Although much hailed before the event, getting information on yesterday's meeting of Cameron's national security committee is proving extraordinarily difficult. All we have so far is a very limited statement from a Downing Street spokesman, telling us that: "There were wide-ranging, intensive and productive discussions during the extended session on this, the Government's top foreign policy priority."
"The Prime Minister and the NSC," we are also told, "expressed their great admiration and support for our troops serving in Afghanistan and paid tribute to the essential contribution that they and their civilian colleagues make.
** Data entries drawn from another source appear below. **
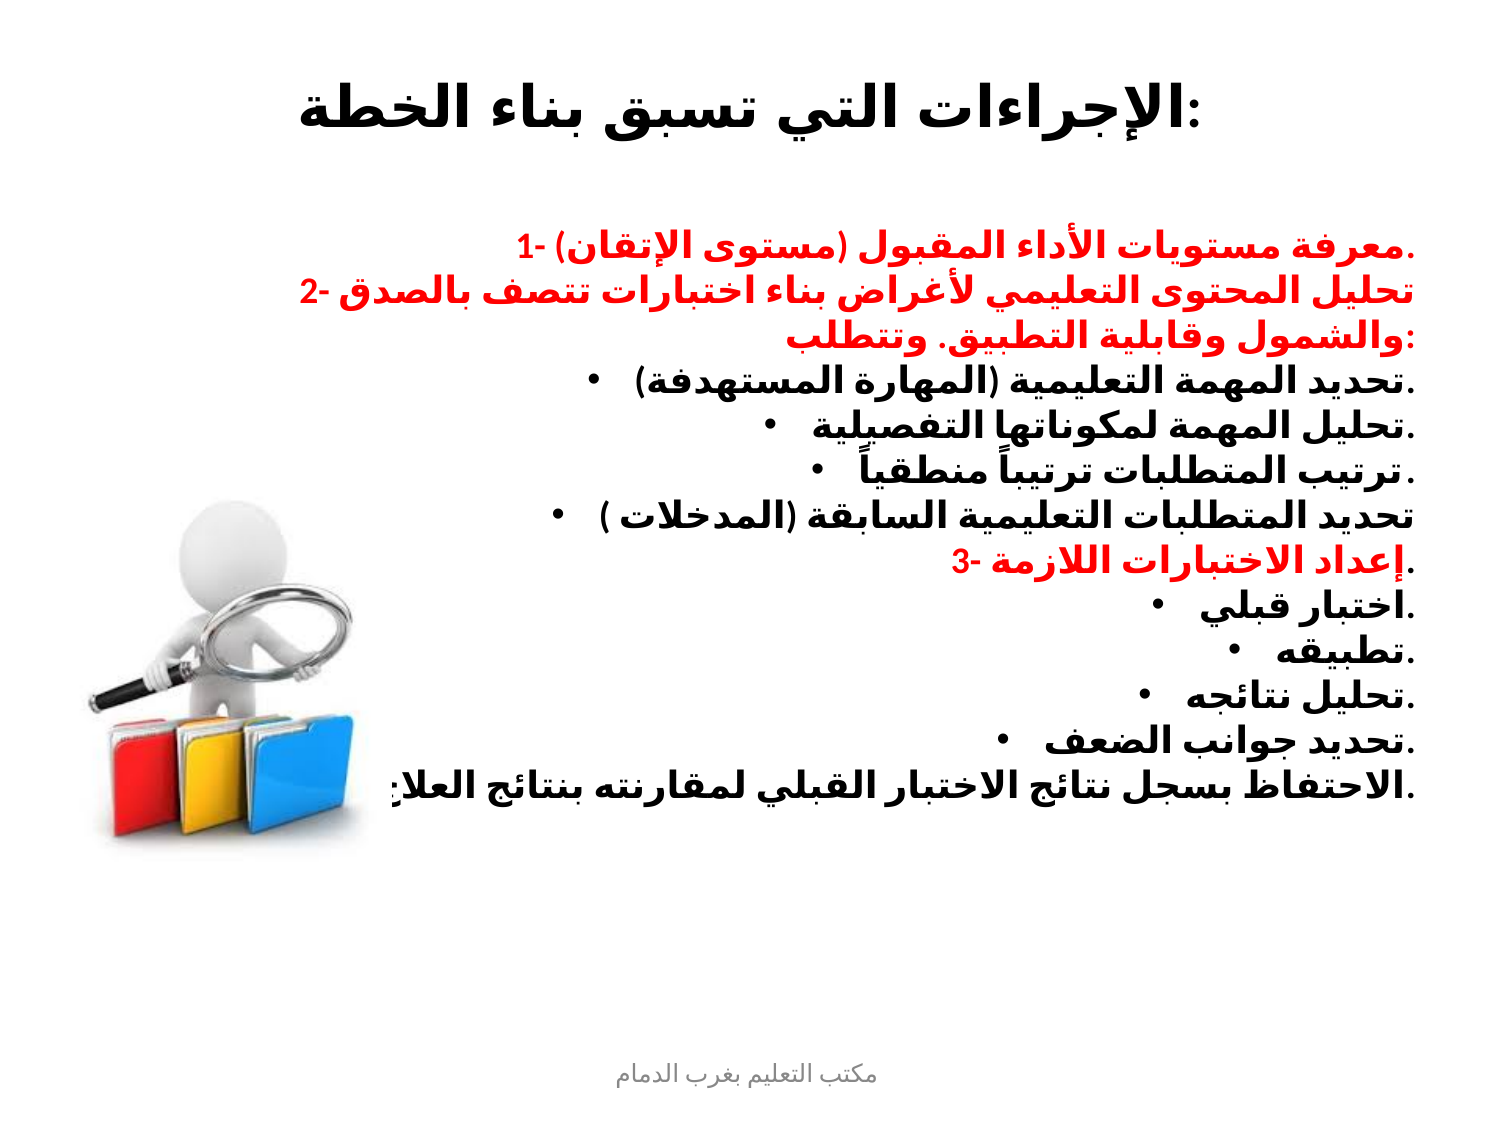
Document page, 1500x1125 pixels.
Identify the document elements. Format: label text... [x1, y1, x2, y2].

text_box مكتب التعليم بغرب الدمام [512, 1050, 988, 1095]
title الإجراءات التي تسبق بناء الخطة: [74, 44, 1426, 234]
text_box 1- معرفة مستويات الأداء المقبول (مستوى الإتقان). 2- تحليل المحتوى التعليمي لأغراض بناء اختبارات تتصف بالصدق والشمول وقابلية التطبيق. وتتطلب: تحديد المهمة التعليمية (المهارة المستهدفة). تحليل المهمة لمكوناتها التفصيلية. ترتيب المتطلبات ترتيباً منطقياً. تحديد المتطلبات التعليمية السابقة (المدخلات ) 3- إعداد الاختبارات اللازمة. اختبار قبلي. تطبيقه. تحليل نتائجه. تحديد جوانب الضعف. الاحتفاظ بسجل نتائج الاختبار القبلي لمقارنته بنتائج العلاج. [230, 234, 1424, 814]
picture [68, 485, 393, 866]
The NSC will now continue its work to ensure that the UK does all it can to support the agreed Nato strategy in Afghanistan to succeed."
Separately, we have a report in The Guardian which makes the claim – attributed to officials - that Britain is putting pressure on Afghanistan to assume full responsibility for its own security as soon as possible.
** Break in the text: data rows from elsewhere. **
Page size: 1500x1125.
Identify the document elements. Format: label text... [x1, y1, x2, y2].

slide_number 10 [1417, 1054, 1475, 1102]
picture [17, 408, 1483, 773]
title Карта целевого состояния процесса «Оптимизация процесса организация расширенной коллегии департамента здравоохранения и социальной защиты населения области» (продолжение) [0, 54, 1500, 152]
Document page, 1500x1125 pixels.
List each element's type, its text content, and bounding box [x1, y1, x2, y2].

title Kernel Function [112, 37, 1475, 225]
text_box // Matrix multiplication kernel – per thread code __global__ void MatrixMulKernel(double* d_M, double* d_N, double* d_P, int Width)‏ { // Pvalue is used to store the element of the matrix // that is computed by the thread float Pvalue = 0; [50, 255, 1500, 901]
If that is true – and there is no reason why it should not be – it quite possibly represents the ultimate example of hope triumphing over experience, there being any number of accounts which attest to the incompetence of Afghan security forces.
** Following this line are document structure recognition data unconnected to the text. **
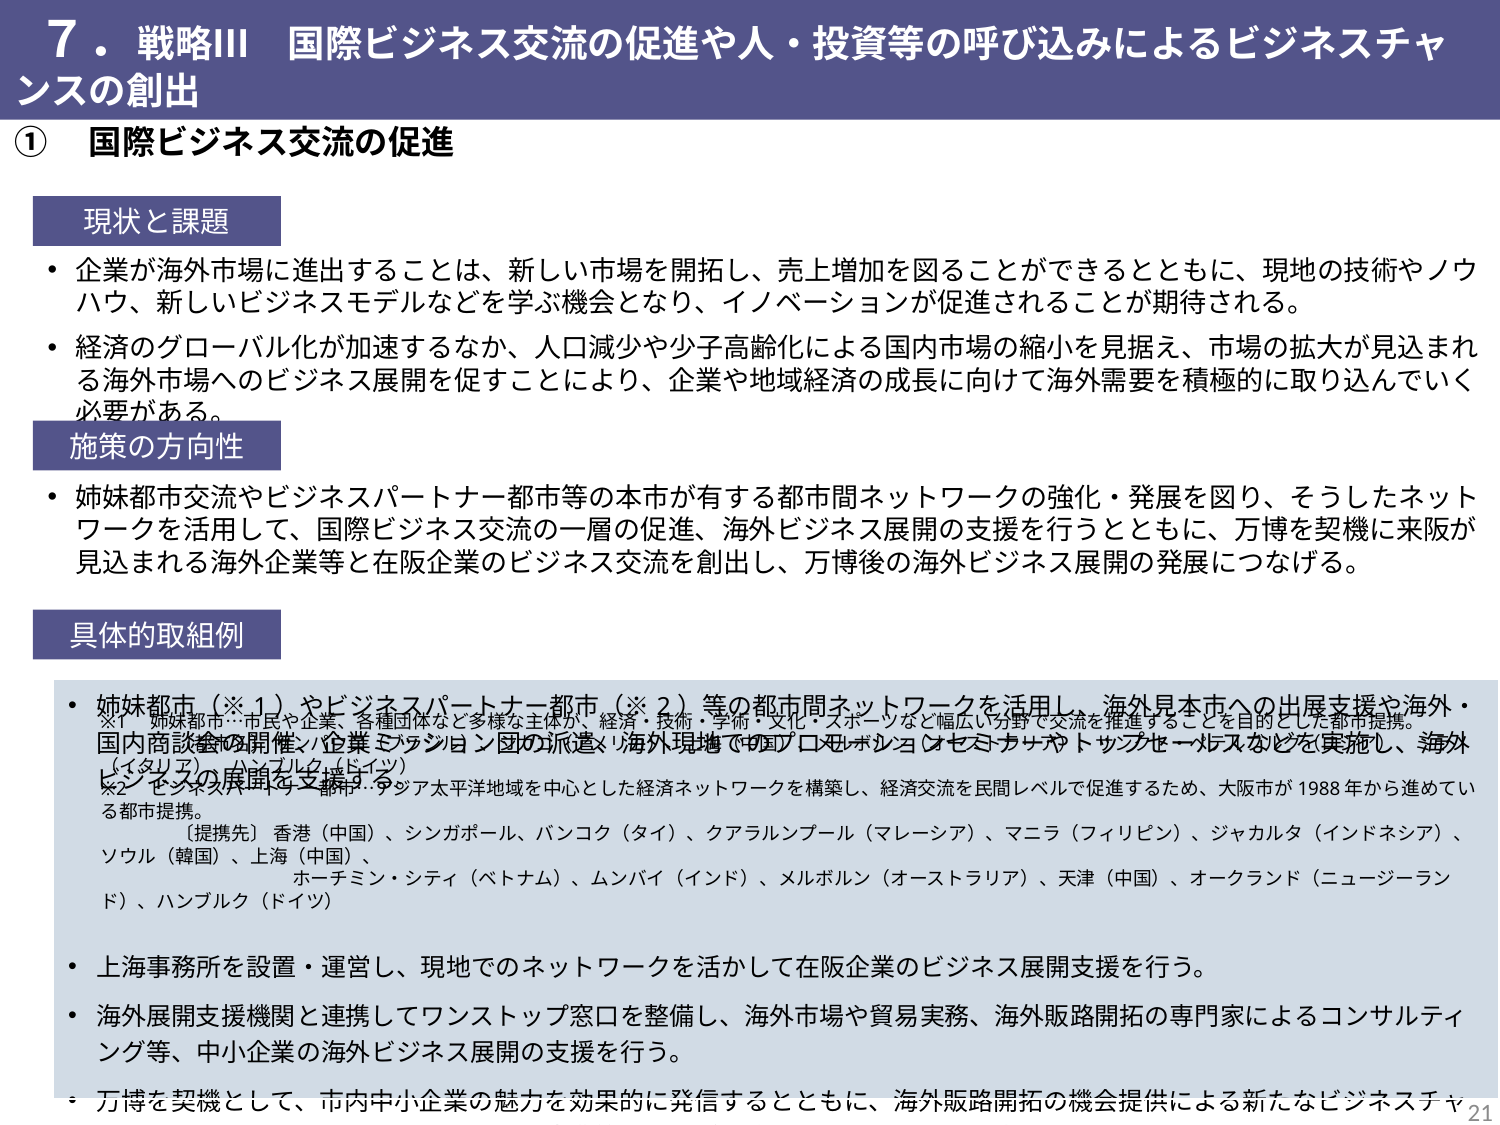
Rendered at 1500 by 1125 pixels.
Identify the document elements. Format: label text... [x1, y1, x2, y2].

table_header 姉妹都市（※1）やビジネスパートナー都市（※2）等の都市間ネットワークを活用し、海外見本市への出展支援や海外・国内商談会の開催、企業ミッション団の派遣、海外現地でのプロモーションセミナーやトップセールスなどを実施し、海外ビジネスの展開を支援する。 上海事務所を設置・運営し、現地でのネットワークを活かして在阪企業のビジネス展開支援を行う。 海外展開支援機関と連携してワンストップ窓口を整備し、海外市場や貿易実務、海外販路開拓の専門家によるコンサルティング等、中小企業の海外ビジネス展開の支援を行う。 万博を契機として、市内中小企業の魅力を効果的に発信するとともに、海外販路開拓の機会提供による新たなビジネスチャンスの創出を図る。また、来阪する海外企業等のニーズを的確に捉え、ビジネス交流の創出を図る。 [54, 680, 1498, 1098]
text_box 具体的取組例 [32, 609, 281, 660]
text_box 姉妹都市交流やビジネスパートナー都市等の本市が有する都市間ネットワークの強化・発展を図り、そうしたネットワークを活用して、国際ビジネス交流の一層の促進、海外ビジネス展開の支援を行うとともに、万博を契機に来阪が見込まれる海外企業等と在阪企業のビジネス交流を創出し、万博後の海外ビジネス展開の発展につなげる。 [32, 472, 1500, 585]
text_box ① 国際ビジネス交流の促進 [0, 120, 998, 169]
text_box 企業が海外市場に進出することは、新しい市場を開拓し、売上増加を図ることができるとともに、現地の技術やノウハウ、新しいビジネスモデルなどを学ぶ機会となり、イノベーションが促進されることが期待される。 経済のグローバル化が加速するなか、人口減少や少子高齢化による国内市場の縮小を見据え、市場の拡大が見込まれる海外市場へのビジネス展開を促すことにより、企業や地域経済の成長に向けて海外需要を積極的に取り込んでいく必要がある。 [32, 245, 1500, 436]
text_box 現状と課題 [32, 196, 281, 245]
text_box 施策の方向性 [32, 420, 281, 471]
text_box ７．戦略Ⅲ 国際ビジネス交流の促進や人・投資等の呼び込みによるビジネスチャンスの創出 [0, 0, 1500, 120]
text_box 20 [1149, 1096, 1499, 1125]
text_box ※1 姉妹都市…市民や企業、各種団体など多様な主体が、経済・技術・学術・文化・スポーツなど幅広い分野で交流を推進することを目的とした都市提携。 〔都市名〕 サンパウロ（ブラジル）、シカゴ（アメリカ）、上海（中国）、メルボルン（オーストラリア）、サンクト・ペテルブルグ（ロシア）、ミラノ（イタリア）、ハンブルク（ドイツ） ※2 ビジネスパートナー都市…アジア太平洋地域を中心とした経済ネットワークを構築し、経済交流を民間レベルで促進するため、大阪市が1988年から進めている都市提携。 〔提携先〕 香港（中国）、シンガポール、バンコク（タイ）、クアラルンプール（マレーシア）、マニラ（フィリピン）、ジャカルタ（インドネシア）、ソウル（韓国）、上海（中国）、 ホーチミン・シティ（ベトナム）、ムンバイ（インド）、メルボルン（オーストラリア）、天津（中国）、オークランド（ニュージーランド）、ハンブルク（ドイツ） [100, 751, 1483, 870]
The latest of these comes in the New York Times which describes the Interior Ministry's most promising force, which has been "undercut by drug use, petty corruption and, at times, a lack of commitment in the face of the ordinary hardships and duties of uniformed life."
This piece deserves to be read in full but particularly relevant is the observation that many of the police from the force profiled were Tajik, and did not speak Pashto, southern Afghanistan's dominant language. Unsurprisingly, one of them complained: "Nobody can find a lot of information about the Taliban."
What, of course, this destroys is the facile idea that the southern, predominantly Pashtun population is ever going to accept the rule of Kabul, bolstered as it is – and has always been historically – by the northern tribes of an entirely different ethnicity.
Thus Simon Jenkins is telling us in The Guardian that Cameron should take the opportunity of the switch in Helmand from British to US control to admit the obvious and start to plan how best to leave. It is idle to pretend, he writes, that Britain's 2006 expedition to bring Helmand under the control of the Kabul regime has anything but failed.
Yet, rather than take that opportunity, the Cameron stance has been to support the last administration's policy and, as he did during the session allocated to PMQs in parliament today, commit to providing the military with "whatever they need", thereby effectively taking ownership of the conflict. It may have started off as Blair's war, then to become Brown's war, but it has now undergone a glacially smooth transition, on its way to becoming Cameron's war.
There is no obvious political reason why the Cleggeron leader should so recklessly assume responsibility for this conflict – other than, perhaps, he has been unduly influenced by today's leader in The Daily Telegraph, which intones that "tangible results" are "desperately needed" to reassure an increasingly sceptical public that the war is winnable - an outcome which only that newspaper can believe is possible.
"Providing clear and unequivocal support for the military effort would be a good start," the paper says, advice which Cameron seems to have taken, unwittingly falling into a trap from which he will find it difficult to extract himself.
As a harbinger, the significance of which it is unlikely he would understand, yesterday we learned of the death of another Danish soldier, since identified as 22-year-old Private Sophia Bruun. She was killed close to Bridzar military base in Helmand, after a Piranha armoured personnel carrier was hit by an IED.
The point that will escape Cameron is that this vehicle type was intended to be the base for the FRES utility vehicle which, given a choice, the Army would have preferred to the Mastiff and other protected vehicles. Affording the Army "unequivocal support" may prove to be unwise, given that it most often has no real idea what it really wants and, in any event, should be given what it needs rather than what it wants.
In return, however, the one thing Cameron need not expect is "tangible results", other than seeing the number of deaths climb from today's figure of 290 – with yet another Royal Marine killed by a bomb in Sangin – to 300 in the very near future. For his first performance in the PMQ slot today, he had to read out three names. Already, he has another for next week's list and soon enough he will be dealing with the torrent of media "celebrating" that macabre third century.
By then it will truly be Cameron's war. And if he makes 400, it will be the only thing he "achieves" from it.